The school of legends

And in France? Far from the image of old-school spies with thick trench coats and short hair, the newest generation of spies are graduates of elite schools, geeks, and over-credentialed. Between 2008 and 2014, France’s external intelligence agency launched a vast recruiting operation to hire 690 new agents, pilfering top engineering ta lent from Polytechnique and Télécom ParisTech. Between 2016 and 2019, the agency hopes to integrate 500 new spies. Some of them have been trained since the age of 15, thanks to Alkindi, a crypto-analytics competition offered to secondary school students via the defense ministry. Today’s spy work is mostly done on computers, and the nerds are coming out on top. Until recently, the National Institute for Oriental Languages and Civilizations was the preferred recruiting source. The institution teaches rare languages and attracts students who are interested in complex international relations. Now, top talent comes from École 42, a private, non-profit school founded in 2013 by French billionaire Xavier Niel that offers tuition-free computer programming courses. École 42 is open to students aged 18-30 who have not received a French baccalauréat (a post-secondary school, pre-university diploma) or who took a completely different career path before deciding to study computer science. Varied and eclectic profiles, then, of people who are used to working in austere offices like the ones depicted in Éric Rochant’s The Bureau, a television spy thriller centred around the lives of French secret agents.

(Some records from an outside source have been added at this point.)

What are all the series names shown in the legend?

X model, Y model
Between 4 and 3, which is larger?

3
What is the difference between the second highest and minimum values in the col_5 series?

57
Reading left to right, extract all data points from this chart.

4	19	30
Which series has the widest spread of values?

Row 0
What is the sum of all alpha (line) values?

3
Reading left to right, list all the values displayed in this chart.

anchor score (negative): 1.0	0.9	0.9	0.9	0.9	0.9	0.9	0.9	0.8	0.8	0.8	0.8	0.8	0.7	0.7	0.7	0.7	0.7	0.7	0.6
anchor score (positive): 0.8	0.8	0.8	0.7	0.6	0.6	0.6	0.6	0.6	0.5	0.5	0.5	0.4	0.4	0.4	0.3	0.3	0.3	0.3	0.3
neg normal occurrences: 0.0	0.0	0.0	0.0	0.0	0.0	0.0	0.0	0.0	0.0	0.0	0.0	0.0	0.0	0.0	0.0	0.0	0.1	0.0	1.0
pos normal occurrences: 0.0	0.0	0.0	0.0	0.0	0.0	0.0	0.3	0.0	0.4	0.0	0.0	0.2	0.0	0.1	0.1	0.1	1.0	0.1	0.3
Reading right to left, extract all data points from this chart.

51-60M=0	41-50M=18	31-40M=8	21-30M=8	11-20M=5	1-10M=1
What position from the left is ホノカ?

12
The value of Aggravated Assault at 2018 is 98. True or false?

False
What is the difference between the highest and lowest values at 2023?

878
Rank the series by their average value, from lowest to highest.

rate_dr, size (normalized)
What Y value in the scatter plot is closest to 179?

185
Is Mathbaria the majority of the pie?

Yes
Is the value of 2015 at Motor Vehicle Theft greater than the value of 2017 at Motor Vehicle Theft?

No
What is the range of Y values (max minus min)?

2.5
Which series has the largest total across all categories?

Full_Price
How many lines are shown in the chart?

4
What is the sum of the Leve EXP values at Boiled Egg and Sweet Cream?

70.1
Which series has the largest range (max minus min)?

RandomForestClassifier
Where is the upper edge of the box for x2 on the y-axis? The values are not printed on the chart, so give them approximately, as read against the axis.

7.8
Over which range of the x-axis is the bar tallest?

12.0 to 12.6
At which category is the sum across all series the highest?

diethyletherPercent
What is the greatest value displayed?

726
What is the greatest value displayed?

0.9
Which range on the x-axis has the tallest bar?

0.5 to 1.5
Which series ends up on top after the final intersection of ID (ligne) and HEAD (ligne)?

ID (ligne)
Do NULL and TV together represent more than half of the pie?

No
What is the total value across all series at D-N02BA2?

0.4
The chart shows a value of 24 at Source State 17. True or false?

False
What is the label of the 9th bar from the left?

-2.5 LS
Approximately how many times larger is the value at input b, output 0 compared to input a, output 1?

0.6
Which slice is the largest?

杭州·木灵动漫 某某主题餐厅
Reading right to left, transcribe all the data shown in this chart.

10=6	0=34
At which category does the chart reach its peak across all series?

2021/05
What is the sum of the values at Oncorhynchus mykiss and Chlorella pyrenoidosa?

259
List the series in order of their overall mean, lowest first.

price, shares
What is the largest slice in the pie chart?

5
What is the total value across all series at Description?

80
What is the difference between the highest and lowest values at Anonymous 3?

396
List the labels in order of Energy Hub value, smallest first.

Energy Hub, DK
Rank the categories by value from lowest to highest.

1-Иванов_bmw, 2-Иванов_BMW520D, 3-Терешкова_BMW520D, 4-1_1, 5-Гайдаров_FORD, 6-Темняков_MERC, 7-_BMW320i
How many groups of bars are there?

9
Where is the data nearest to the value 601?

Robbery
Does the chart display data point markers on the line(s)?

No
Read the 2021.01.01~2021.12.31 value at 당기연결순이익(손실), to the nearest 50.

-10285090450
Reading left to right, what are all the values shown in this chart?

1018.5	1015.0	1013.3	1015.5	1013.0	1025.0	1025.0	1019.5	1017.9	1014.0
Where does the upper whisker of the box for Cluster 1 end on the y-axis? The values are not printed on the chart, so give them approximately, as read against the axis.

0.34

Did you notice the initials “BB” in the first line of the show's credits? They’re the initials of Bernard Bajolet, who led the French external security service from 2013 to 2017. It’s a sign of support from the agency, which hopes the show will instil a new desire among the young French to join a career that’s been forgotten in our collective imaginations. Maybe Mata Hari is ordering a coffee at our university dining hall and we have no idea.